The best part of spring break for me is spending time with my kids during the break. Usually I find a vast array of home projects that need to be done and this year is no different.
I’ve been wanting to repaint our living room for some time now. I had Jimmy pick up some paint on the last snow day and I managed to get one wall done, but I’ve been staring at the unfinished project ever since.
If you ask Jimmy he would say I could be the queen of unfinished projects. That might have some truth to it, I admit.
I get great ideas and know what will be great, so I get started with enthusiasm and vigor. I can see the finished project in my mind so when I run into a snag, I know that eventually it will look great.
It’s those snags that throw me off.
Many times I either don’t have the supplies or right tool to finish the job so I’ll put it off for another day or weekend, but by then I’ve got other obligations or plans and days turn into weeks.
Usually, I forget to pick up the tool or product I need so when I find an extra minute I can’t work on it.
It’s not like I have a lot of company that comes over so usually I don’t have a hard deadline to get things done, either, giving me more room to put it off.
Soon, I’ll start to get frustrated at myself for being so lazy and finding too many excuses and finally make myself get busy and once it’s done, I feel so much better and can enjoy it.
I think a lot of us are like that in one way or another from time to time. By making my kids help out over spring break I hope that, even though they don’t want to be helping paint, they are learning lessons for life.
They are doing something productive because their mom needs help and not for pay. They will be able to look at their work with pride for years to come and we are making memories with each other that will be important to us forever.
Life is made of many small moments like these, sharing our time and company doing some things we want to do and some things we’d rather not but need to.
A serious, productive work ethic seems to be one of those things that is becoming less prevalent in our society. I remember grumbling and complaining as a youngster about doing my chores and helping around the house, too, but I didn’t get a choice, just like I’m not giving my kids a choice.
It brings to mind a quote I learned during my days in sales from some motivational conference: “Do the things today that others won’t, so you will be able to do tomorrow the things that others can’t.”

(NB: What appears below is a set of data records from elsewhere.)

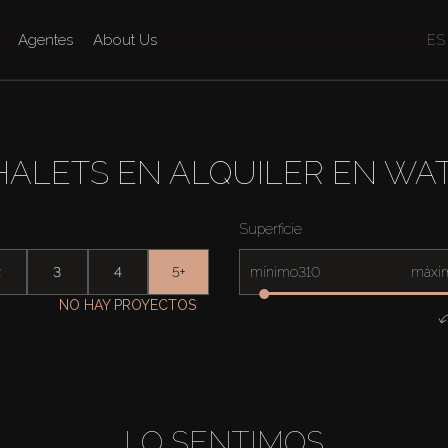
Agentes
About Us
ES
HALETS EN ALQUILER EN WA
Superficie
2
3
4
5+
mínimo
máxi
NO HAY PROYECTOS
LO SENTIMOS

A strong work ethic is important because it can set you apart from others in the workplace and in life. People want to know you will follow through on your word.
People like doing business with others that get things done. No one likes to put trust in someone that talks a good game but doesn’t deliver.
It is frustrating and in the end costs time and money.
I want my kids to realize and master these truths at an early age so they don’t have to struggle as young adults.
I see it all too often, when young adults don’t have a strong work ethic and they can’t understand why they can’t keep jobs or relationships. It does carry over past the workplace into everyday life.
Relationships are hard work, requiring effort on both sides. When one person feels like there is more effort on their side they begin to resent the other person for not being there for what they needed.
How are these lessons learned if we don’t require our children to be aware of another’s needs and teach them to take action to help, even if they don’t want to?
Helping out neighbors and grandparents is a great way to teach your kids compassion, and the value of helping others for the joy of it and not for money.
Work ethic doesn’t mean we will never have lazy days or put things off, but just like my unfinished household projects, it does mean that eventually we will look at our obligation and finish it because we know we should and we will feel better when it’s done.